Nigeria’s Vice President, Prof. Yemi Osinbajo is the latest to share his view on the ban. In his keynote address at the CBN Bankers’ Committee Economic Summit, Osinbajo tipped digital assets to fiercely challenge traditional and reserve banking in the future.
Calls For Knowledge-Based Actions That Will Prove Beneficial
The ban on cryptocurrencies has continued making the rounds in Nigeria. Several weeks after, it has finally forced reactions from the upper echelon of the government. Vice President Yemi Osinbajo bared his views at a summit organized by the Central Bank earlier today.
He admitted to the disruptive capacity of cryptocurrencies and blockchain technology, stating that they could well displace existing banking systems in the coming years.
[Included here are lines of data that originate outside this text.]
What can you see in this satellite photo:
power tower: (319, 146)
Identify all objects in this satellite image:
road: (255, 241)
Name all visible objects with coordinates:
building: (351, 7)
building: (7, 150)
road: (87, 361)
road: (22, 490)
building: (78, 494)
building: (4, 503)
He further opined that emerging technologies like blockchain must be adopted strategically, before praising the regulatory bodies for being ‘very articulate’ with their measures. He called for initiatives that will enable people to enjoy the benefits of blockchains and cryptocurrencies while keeping the adverse effects in check.
Prior to Osinbajo’s remarks, CBN Governor, Godwin Emefiele publicly defended the ban, saying that cryptocurrencies were created “out of thin air”. He further described cryptocurrencies as being “used to describe the activities of players in an electronic dark world”
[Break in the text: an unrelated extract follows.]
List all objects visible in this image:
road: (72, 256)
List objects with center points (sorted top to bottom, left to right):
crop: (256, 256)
Many Nigerians have taken the Vice President’s comments with a grain of salt. They urged him to use his influence to turn the tides instead.
Waging War Between Cryptocurrencies and Nigerian Banking System
Industry enthusiasts in Nigeria interpreted the CBN ban as a direct attack on cryptocurrencies. Speculations emerged that the apex bank was rattled by the traction gained by the digital assets and the fact that they were gradually displacing conventional banks.
A Nigerian economist shared a shocking statistic that bared the Nigerian Stock Exchange trading volume and how it measured against the trading volume on Binance.
In all of these, it is widely rumored that the adoption of bitcoin in last year’s protest against police brutality was the last straw to break the camel’s back. Activists spearheading the protests started accepting bitcoin donations after the Central Bank issued orders to freeze their bank accounts. The recent ban allegedly signals the central bank’s intention to maintain a stronghold on the country’s monetary system.
Entrepreneur and investor, Victor Asemota believes that banning cryptocurrencies is self-defeating and does not address the deficient banking system. He tweeted :
“I have predicted the demise of traditional banking institutions in Africa for a while now until things accelerated during the pandemic and agent models became prominent. The cost structure of old banking Africa do not make sense. Community banking and cooperatives make more sense. What happened to Nigerian remittances during the pandemic was that people discovered more efficient channels to send money home as bank branches were closed. We now had multiple FX exchanges as people became aware that it was lucrative. Crypto is not the problem, it is banking.”